While gross margins can be an indicator of an insurer’s overall financial health, they do not necessarily translate to level of profitability. Medicare Advantage continues to be a highly regulated program with strict oversight of how resources are used to benefit enrollees. Comparing gross margins in Medicare Advantage to other plan markets cannot lead to a conclusion that Medicare Advantage payments are inappropriate or that reform is needed. Researchers should be careful not to suggest conclusions that cannot be drawn from the findings and thereby mislead policymakers and the public in the process.

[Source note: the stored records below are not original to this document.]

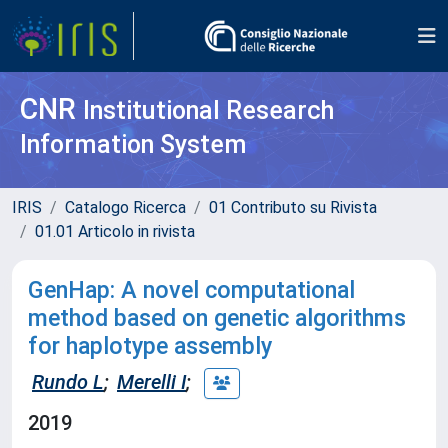
CNR
Institutional Research
Information System
IRIS
Catalogo Ricerca
01 Contributo su Rivista
01.01 Articolo in rivista
GenHap: A novel computational
method based on genetic algorithms
for haplotype assembly
Rundo L
;
Merelli I
;
2019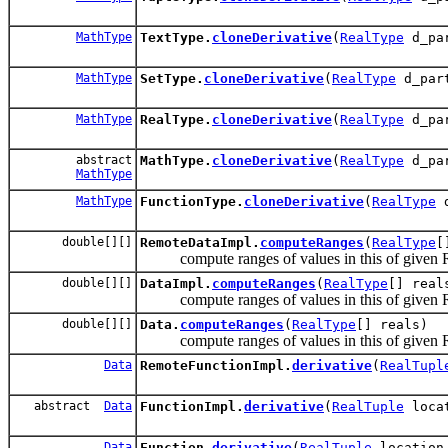
MathType
TextType.
cloneDerivative
(
RealType
d_par
MathType
SetType.
cloneDerivative
(
RealType
d_par
MathType
RealType.
cloneDerivative
(
RealType
d_par
abstract
MathType.
cloneDerivative
(
RealType
d_par
MathType
MathType
FunctionType.
cloneDerivative
(
RealType
d
double[][]
RemoteDataImpl.
computeRanges
(
RealType
[
compute ranges of values in this of given 
double[][]
DataImpl.
computeRanges
(
RealType
[] real
compute ranges of values in this of given 
double[][]
Data.
computeRanges
(
RealType
[] reals)
compute ranges of values in this of given 
Data
RemoteFunctionImpl.
derivative
(
RealTupl
abstract
Data
FunctionImpl.
derivative
(
RealTuple
loca
Data
Function.
derivative
(
RealTuple
locatio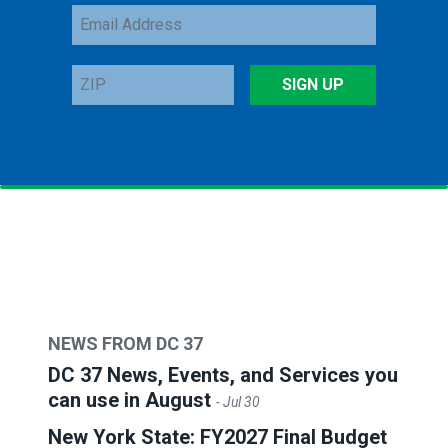
Email
Address
ZIP
SIGN UP
NEWS FROM DC 37
DC 37 News, Events, and Services you
can use in August
- Jul 30
New York State: FY2027 Final Budget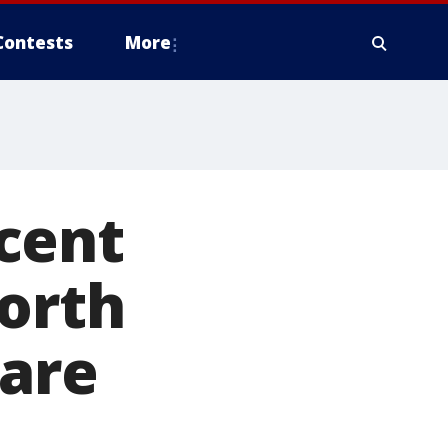
Contests
More
cent
orth
 are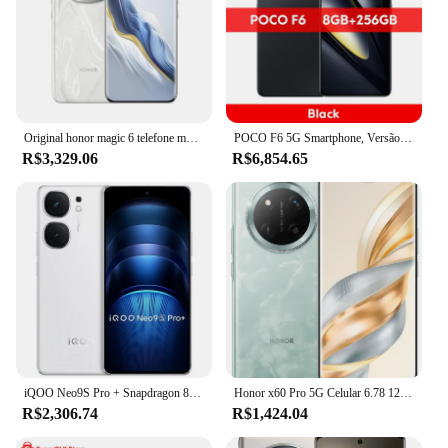
Original honor magic 6 telefone móvel snapdragon 8 gen 3 android 14.0 carga sem fio 6.78 "oled 120hz 50.0mp câmera 5450mah
POCO F6 5G Smartphone, Versão Global, Snapdragon®Crystal Res AMOLED DotDisplay, 8S Gen 3 6.67 ", 1.5K 120Hz, Câmera 50MP, NFC 90W
R$3,329.06
R$6,854.65
iQOO Neo9S Pro + Snapdragon 8 (Gen 3) Adreno 750 Neo 9S Pro + 6,78 polegadas 1,5K AMOLED 144Hz 120W Supervooc 5500 *mAh NFC
Honor x60 Pro 5G Celular 6.78 120Hz Snapdragon 6 + Gen 1 Octa Core 6600mAh Bateria Grande 66W 108MP Câmera Traseira Android 14 OTA
R$2,306.74
R$1,424.04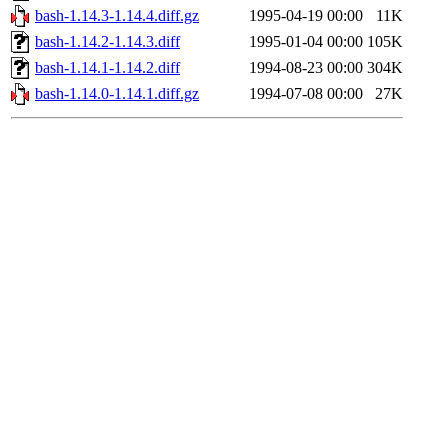
bash-1.14.3-1.14.4.diff.gz
1995-04-19 00:00
11K
bash-1.14.2-1.14.3.diff
1995-01-04 00:00
105K
bash-1.14.1-1.14.2.diff
1994-08-23 00:00
304K
bash-1.14.0-1.14.1.diff.gz
1994-07-08 00:00
27K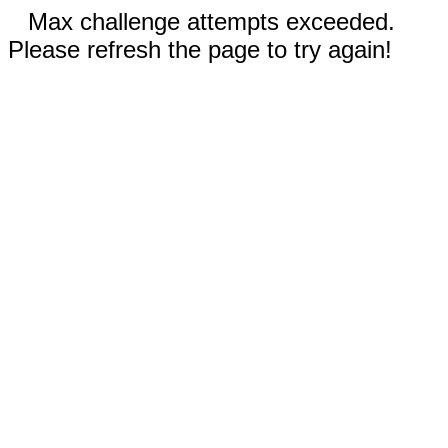
Max challenge attempts exceeded.
Please refresh the page to try again!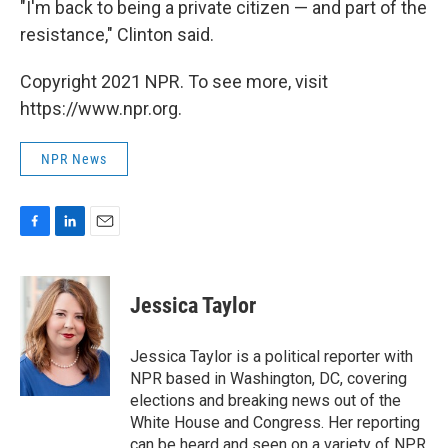
"I'm back to being a private citizen — and part of the
resistance," Clinton said.
Copyright 2021 NPR. To see more, visit
https://www.npr.org.
NPR News
F
L
E
a
i
m
c
n
a
e
k
i
Jessica Taylor
b
e
l
o
d
o
I
Jessica Taylor is a political reporter with
k
n
NPR based in Washington, DC, covering
elections and breaking news out of the
White House and Congress. Her reporting
can be heard and seen on a variety of NPR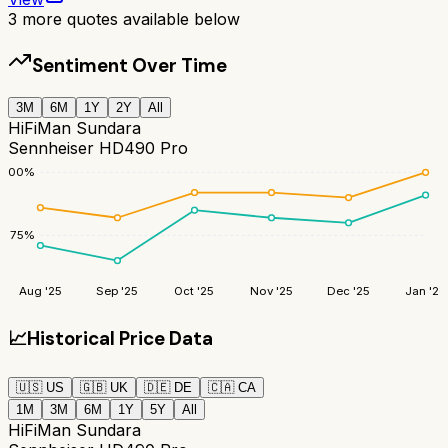
3
more quotes available below
Sentiment Over Time
3M
6M
1Y
2Y
All
HiFiMan Sundara
Sennheiser HD490 Pro
100
%
75
%
Aug '25
Sep '25
Oct '25
Nov '25
Dec '25
Jan '26
📈
Historical Price Data
🇺🇸
US
🇬🇧
UK
🇩🇪
DE
🇨🇦
CA
1M
3M
6M
1Y
5Y
All
HiFiMan Sundara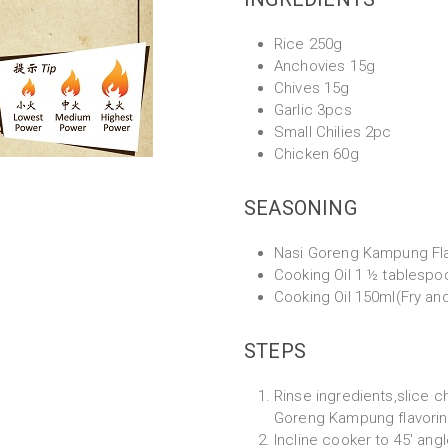
Rice 250g
Anchovies 15g
Chives 15g
Garlic 3pcs
Small Chilies 2pc
Chicken 60g
SEASONING
Nasi Goreng Kampung Fla
Cooking Oil 1 ½ tablespo
Cooking Oil 150ml(Fry an
STEPS
Rinse ingredients,slice c
Goreng Kampung flavoring 
Incline cooker to 45' angl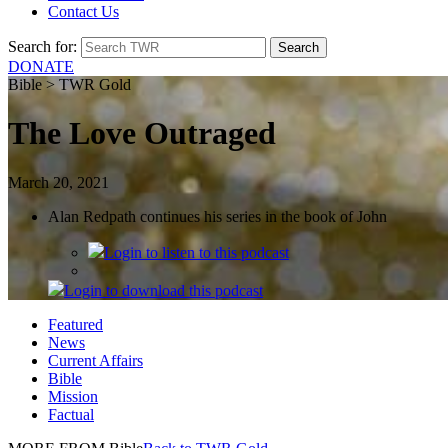
Contact Us
Search for:
DONATE
Bible > TWR Gold
The Love Outraged
March 20, 2021
Alan Redpath continues his series in the book of John
Login
to listen to this podcast
Login
to download this podcast
Featured
News
Current Affairs
Bible
Mission
Factual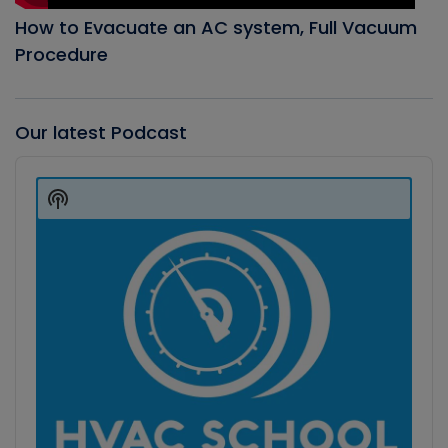
How to Evacuate an AC system, Full Vacuum
Procedure
Our latest Podcast
Audio
Player
Show
Podcast
Information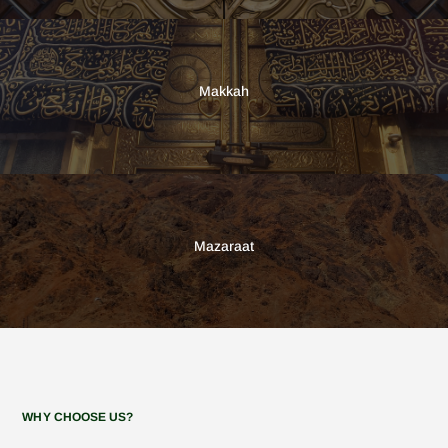
Makkah
Mazaraat
WHY CHOOSE US?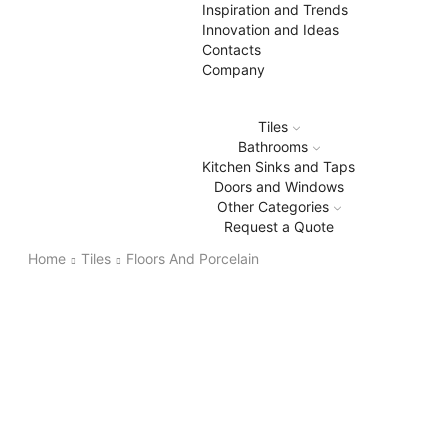
Inspiration and Trends
Innovation and Ideas
Contacts
Company
Tiles
Bathrooms
Kitchen Sinks and Taps
Doors and Windows
Other Categories
Request a Quote
Home
Tiles
Floors And Porcelain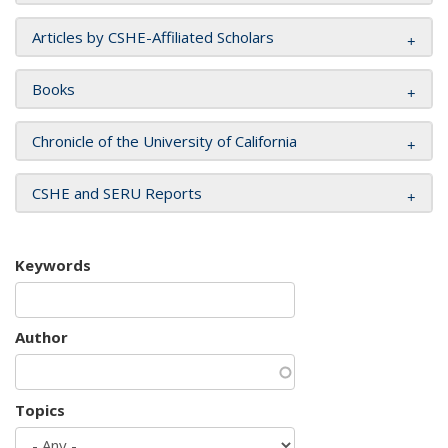
Articles by CSHE-Affiliated Scholars
Books
Chronicle of the University of California
CSHE and SERU Reports
Keywords
Author
Topics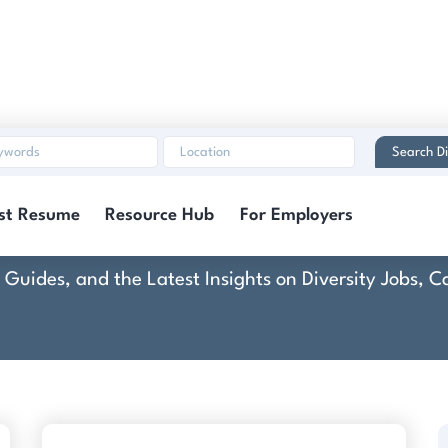
Search Di
Colibri Group
st Resume
Resource Hub
For Employers
rt Guides, and the Latest Insights on Diversity Jobs,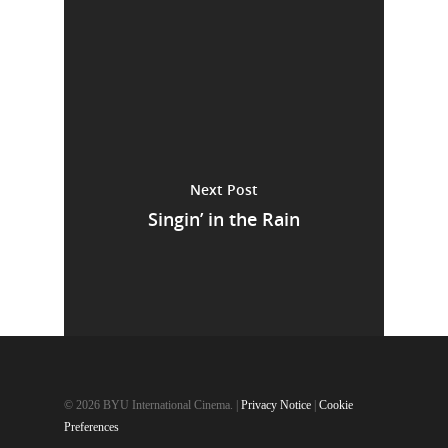
Next Post
Singin’ in the Rain
© 2026 BYU International Cinema. |
Privacy Notice
|
Cookie
Preferences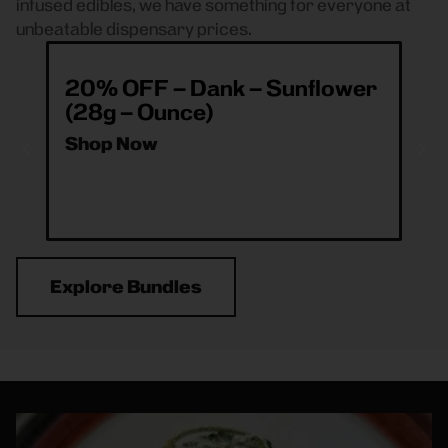
infused edibles, we have something for everyone at
unbeatable dispensary prices.
20% OFF – Dank – Sunflower
ea
(28g – Ounce)
& 
O
Shop Now
Sh
Explore Bundles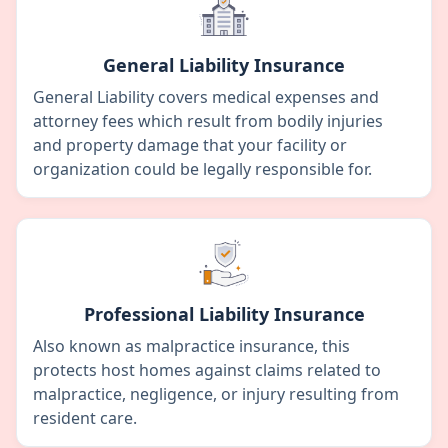
General Liability Insurance
General Liability covers medical expenses and
attorney fees which result from bodily injuries
and property damage that your facility or
organization could be legally responsible for.
Professional Liability Insurance
Also known as malpractice insurance, this
protects host homes against claims related to
malpractice, negligence, or injury resulting from
resident care.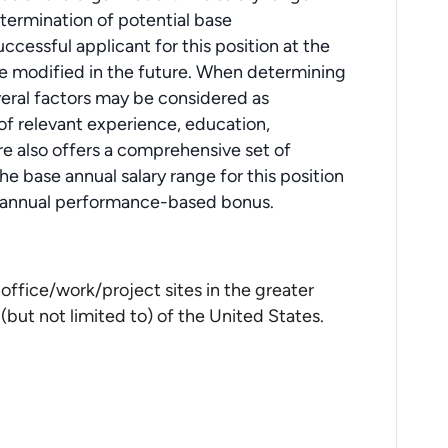
determination of potential base
cessful applicant for this position at the
e modified in the future. When determining
veral factors may be considered as
s of relevant experience, education,
ore also offers a comprehensive set of
e base annual salary range for this position
an annual performance-based bonus.
office/work/project sites in the greater
but not limited to) of the United States.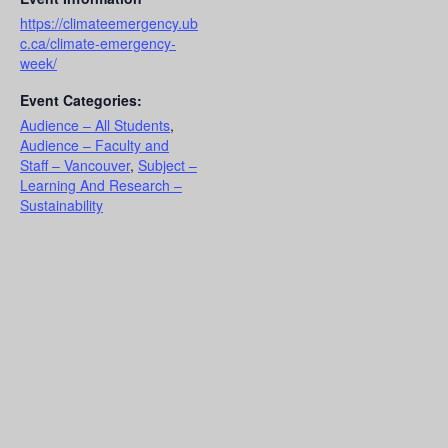
https://climateemergency.ub
c.ca/climate-emergency-
week/
Event Categories:
Audience – All Students
,
Audience – Faculty and
Staff – Vancouver
,
Subject –
Learning And Research –
Sustainability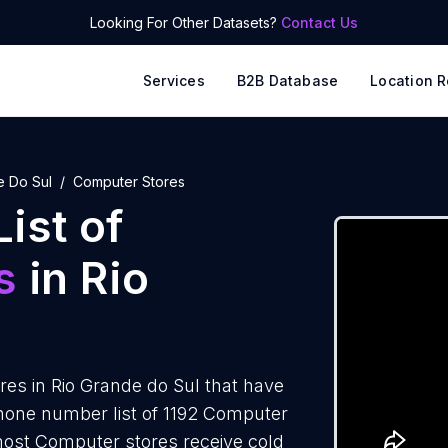
Looking For Other Datasets?
Contact Us
Services
B2B Database
Location R
e Do Sul
Computer Stores
ist of
s
in Rio
es in Rio Grande do Sul that have
hone number list of 1192 Computer
 most Computer stores receive cold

Not only are profits controlled and monitored, and beneficiaries out-of-pocket cost limited with annual cap, but Medicare Advantage has shown to offer more benefits, care coordination and are able to target care and services to those with chronic conditions – and at roughly the same cost to government as Traditional Medicare. Medicare Advantage continues to be highly preferred among Medicare beneficiaries, owed to the better quality it provides and the consumer cost protections it offers. Policymakers should be wary of false conclusions that undermine the care and benefits offered in Medicare Advantage, as well as valuable lessons for the future of Medicare.